# Request:
Look at each line below and count those with the word "Social"; the answer is that number only.

>>>

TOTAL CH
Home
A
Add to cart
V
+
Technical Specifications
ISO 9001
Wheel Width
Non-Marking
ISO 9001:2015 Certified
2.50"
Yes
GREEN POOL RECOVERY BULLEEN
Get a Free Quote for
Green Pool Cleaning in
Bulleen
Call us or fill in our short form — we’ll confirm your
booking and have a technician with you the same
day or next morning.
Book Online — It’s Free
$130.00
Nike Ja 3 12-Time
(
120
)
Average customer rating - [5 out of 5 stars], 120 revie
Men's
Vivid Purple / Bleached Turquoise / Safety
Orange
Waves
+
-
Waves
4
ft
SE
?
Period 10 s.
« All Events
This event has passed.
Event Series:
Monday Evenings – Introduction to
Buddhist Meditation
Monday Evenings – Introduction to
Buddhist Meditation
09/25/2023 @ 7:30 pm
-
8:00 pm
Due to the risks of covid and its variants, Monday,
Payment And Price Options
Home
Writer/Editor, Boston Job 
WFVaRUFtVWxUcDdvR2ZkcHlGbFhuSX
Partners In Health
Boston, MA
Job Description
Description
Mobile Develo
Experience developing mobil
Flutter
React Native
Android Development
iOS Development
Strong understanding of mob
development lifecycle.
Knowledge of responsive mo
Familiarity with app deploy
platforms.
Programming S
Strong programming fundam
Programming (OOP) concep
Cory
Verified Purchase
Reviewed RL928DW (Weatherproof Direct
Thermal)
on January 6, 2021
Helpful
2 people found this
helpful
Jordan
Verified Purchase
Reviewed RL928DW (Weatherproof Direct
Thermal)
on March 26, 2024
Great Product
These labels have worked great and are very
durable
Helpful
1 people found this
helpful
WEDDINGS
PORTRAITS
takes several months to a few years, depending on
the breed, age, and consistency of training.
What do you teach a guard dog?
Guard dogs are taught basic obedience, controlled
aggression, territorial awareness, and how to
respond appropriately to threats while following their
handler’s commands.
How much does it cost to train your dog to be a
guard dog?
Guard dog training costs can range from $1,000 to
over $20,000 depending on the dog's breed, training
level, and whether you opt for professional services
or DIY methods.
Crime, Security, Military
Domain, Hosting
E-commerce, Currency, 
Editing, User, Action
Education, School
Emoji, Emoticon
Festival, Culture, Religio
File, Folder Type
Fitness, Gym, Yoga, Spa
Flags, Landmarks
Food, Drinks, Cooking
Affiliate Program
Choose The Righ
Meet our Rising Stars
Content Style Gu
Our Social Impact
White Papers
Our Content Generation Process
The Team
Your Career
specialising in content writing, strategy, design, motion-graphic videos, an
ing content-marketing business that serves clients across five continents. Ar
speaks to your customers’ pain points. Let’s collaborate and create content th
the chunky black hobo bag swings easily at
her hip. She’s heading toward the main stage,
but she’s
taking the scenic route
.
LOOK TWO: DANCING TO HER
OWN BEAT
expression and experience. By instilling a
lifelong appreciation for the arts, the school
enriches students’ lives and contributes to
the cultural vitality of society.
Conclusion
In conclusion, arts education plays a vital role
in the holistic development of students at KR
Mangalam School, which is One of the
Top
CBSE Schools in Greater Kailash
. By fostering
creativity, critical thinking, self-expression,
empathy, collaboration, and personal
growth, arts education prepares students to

<<<
>>>

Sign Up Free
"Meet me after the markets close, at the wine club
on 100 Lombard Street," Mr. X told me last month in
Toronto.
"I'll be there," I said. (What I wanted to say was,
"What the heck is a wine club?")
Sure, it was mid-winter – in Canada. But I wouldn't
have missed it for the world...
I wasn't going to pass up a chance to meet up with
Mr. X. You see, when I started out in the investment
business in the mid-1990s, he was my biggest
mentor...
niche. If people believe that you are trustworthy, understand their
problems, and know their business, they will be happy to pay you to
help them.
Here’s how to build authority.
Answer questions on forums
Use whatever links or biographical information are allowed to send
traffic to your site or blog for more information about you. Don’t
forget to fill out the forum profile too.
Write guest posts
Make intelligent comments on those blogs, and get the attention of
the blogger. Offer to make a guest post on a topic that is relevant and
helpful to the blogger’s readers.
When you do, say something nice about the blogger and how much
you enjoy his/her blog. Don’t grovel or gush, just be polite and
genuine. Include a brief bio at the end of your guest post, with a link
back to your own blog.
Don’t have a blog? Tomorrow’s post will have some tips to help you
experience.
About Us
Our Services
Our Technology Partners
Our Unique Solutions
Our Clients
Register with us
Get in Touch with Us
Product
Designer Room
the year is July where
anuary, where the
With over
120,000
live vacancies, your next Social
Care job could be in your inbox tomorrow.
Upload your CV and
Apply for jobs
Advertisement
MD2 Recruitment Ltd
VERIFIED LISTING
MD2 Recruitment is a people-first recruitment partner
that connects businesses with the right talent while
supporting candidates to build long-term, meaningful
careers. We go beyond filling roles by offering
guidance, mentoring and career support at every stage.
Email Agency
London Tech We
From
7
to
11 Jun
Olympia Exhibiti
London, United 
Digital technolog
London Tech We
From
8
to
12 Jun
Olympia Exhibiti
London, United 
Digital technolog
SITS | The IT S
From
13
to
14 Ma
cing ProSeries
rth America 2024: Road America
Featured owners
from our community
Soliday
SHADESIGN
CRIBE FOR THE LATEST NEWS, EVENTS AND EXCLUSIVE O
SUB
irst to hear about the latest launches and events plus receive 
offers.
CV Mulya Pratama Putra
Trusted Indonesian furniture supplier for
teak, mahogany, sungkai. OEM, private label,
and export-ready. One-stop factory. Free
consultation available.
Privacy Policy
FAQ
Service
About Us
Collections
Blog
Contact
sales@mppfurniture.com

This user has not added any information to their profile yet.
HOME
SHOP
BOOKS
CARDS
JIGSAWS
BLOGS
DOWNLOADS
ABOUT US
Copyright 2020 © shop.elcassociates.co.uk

<<<
>>>

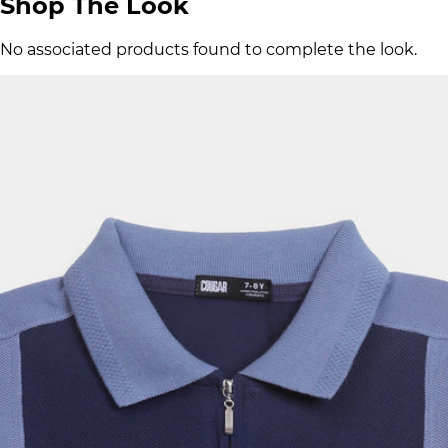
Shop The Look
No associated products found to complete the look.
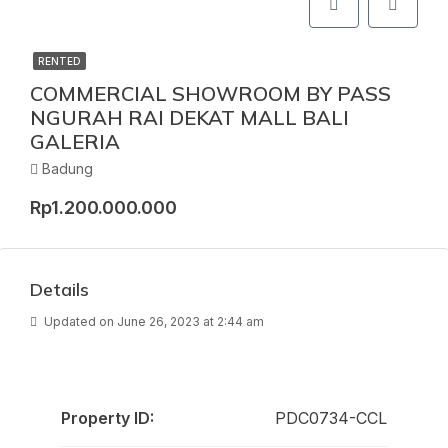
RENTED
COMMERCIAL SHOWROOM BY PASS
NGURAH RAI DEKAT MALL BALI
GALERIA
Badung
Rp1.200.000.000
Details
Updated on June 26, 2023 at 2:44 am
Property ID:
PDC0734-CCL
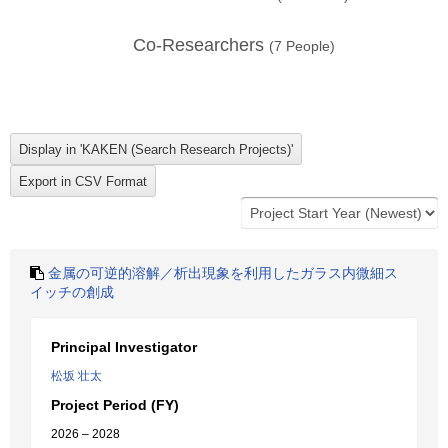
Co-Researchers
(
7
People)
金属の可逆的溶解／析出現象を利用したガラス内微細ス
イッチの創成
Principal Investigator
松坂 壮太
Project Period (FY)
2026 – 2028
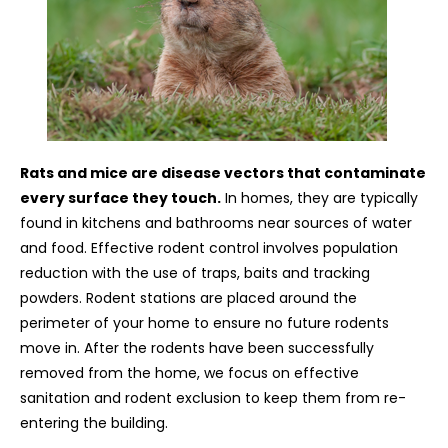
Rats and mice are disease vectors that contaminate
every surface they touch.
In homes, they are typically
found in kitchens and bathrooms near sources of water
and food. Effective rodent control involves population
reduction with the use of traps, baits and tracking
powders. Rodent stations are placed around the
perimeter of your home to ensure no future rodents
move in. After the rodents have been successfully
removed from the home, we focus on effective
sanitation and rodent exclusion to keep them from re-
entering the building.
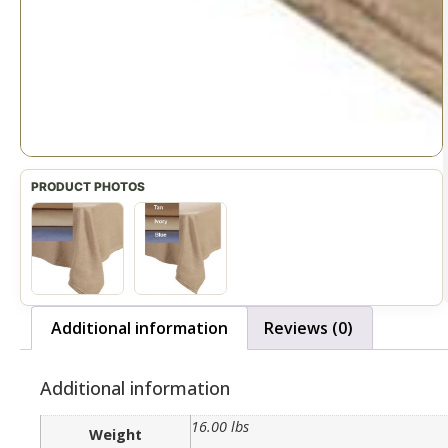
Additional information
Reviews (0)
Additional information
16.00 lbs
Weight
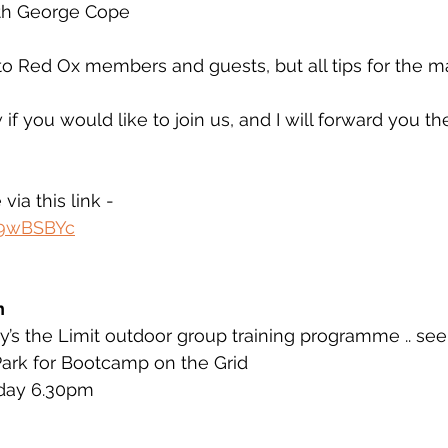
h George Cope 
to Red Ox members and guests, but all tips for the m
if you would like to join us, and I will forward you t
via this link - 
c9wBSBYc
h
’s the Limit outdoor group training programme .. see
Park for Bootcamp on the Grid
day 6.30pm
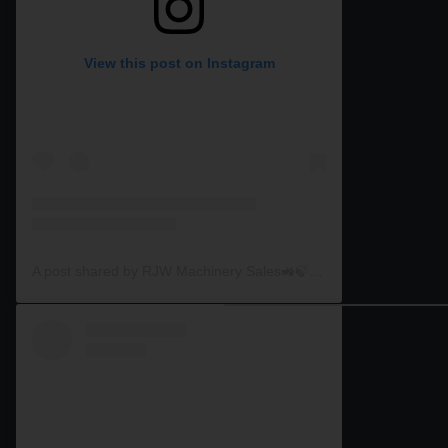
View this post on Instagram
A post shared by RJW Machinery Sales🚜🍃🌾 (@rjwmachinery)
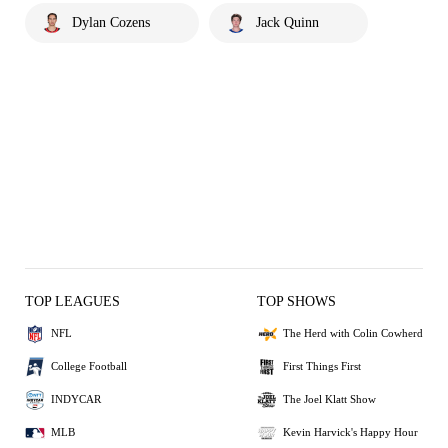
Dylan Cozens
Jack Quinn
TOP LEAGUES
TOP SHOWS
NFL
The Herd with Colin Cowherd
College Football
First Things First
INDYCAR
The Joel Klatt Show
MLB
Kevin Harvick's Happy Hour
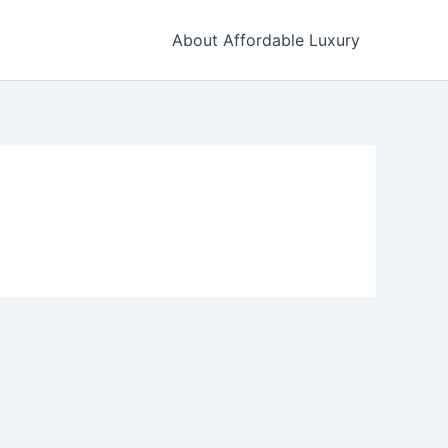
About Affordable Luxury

<<<

# Answer box:
2